**PROBLEM DESCRIPTION**
Nothing outside the stretch is wanted. Repeat exactly the lines of the listing below from the one that contains "right ankle: (55, 341)" through the one that contains "left hip: (48, 230)", both ends included.

───── DATA

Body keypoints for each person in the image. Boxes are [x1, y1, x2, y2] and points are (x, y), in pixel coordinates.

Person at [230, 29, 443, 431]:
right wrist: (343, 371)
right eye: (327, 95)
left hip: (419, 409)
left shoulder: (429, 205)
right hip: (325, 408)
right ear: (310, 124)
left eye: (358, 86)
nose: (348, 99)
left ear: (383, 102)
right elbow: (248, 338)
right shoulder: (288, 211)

──────────
───── DATA

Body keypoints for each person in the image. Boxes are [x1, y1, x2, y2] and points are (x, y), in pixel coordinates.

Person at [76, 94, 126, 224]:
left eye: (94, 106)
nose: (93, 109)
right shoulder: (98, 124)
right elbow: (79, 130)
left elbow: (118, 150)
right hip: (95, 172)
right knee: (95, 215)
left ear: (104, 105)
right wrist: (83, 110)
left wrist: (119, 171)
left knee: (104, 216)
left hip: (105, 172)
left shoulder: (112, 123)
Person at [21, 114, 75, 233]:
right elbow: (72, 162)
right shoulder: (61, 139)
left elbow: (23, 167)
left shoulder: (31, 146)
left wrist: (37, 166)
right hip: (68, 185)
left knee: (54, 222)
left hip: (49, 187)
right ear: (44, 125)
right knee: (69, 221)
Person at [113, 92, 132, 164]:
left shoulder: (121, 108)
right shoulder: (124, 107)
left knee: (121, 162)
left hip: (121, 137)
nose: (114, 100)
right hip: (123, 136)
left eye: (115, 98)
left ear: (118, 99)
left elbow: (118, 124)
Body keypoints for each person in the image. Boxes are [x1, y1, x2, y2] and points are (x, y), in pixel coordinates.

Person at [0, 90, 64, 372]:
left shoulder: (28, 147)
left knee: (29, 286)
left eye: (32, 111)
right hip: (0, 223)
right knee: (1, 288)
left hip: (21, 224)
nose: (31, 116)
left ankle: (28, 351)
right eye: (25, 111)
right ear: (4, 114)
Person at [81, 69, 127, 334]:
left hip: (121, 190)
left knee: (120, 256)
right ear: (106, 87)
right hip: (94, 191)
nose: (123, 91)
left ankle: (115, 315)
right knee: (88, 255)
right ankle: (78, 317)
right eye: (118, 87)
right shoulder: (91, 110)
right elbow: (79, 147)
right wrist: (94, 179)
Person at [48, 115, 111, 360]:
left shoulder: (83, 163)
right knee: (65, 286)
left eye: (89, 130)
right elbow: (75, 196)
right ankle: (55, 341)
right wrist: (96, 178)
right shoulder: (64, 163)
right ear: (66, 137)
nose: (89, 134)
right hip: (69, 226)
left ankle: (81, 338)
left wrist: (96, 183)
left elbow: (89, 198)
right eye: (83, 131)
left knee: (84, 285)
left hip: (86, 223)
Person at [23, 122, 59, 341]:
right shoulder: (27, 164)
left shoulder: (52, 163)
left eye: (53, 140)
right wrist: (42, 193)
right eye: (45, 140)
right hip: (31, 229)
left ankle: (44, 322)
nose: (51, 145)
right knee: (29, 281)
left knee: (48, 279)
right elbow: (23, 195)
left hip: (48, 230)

──────────

**THE COMPLETED TASK**
right ankle: (55, 341)
right wrist: (96, 178)
right shoulder: (64, 163)
right ear: (66, 137)
nose: (89, 134)
right hip: (69, 226)
left ankle: (81, 338)
left wrist: (96, 183)
left elbow: (89, 198)
right eye: (83, 131)
left knee: (84, 285)
left hip: (86, 223)
Person at [23, 122, 59, 341]:
right shoulder: (27, 164)
left shoulder: (52, 163)
left eye: (53, 140)
right wrist: (42, 193)
right eye: (45, 140)
right hip: (31, 229)
left ankle: (44, 322)
nose: (51, 145)
right knee: (29, 281)
left knee: (48, 279)
right elbow: (23, 195)
left hip: (48, 230)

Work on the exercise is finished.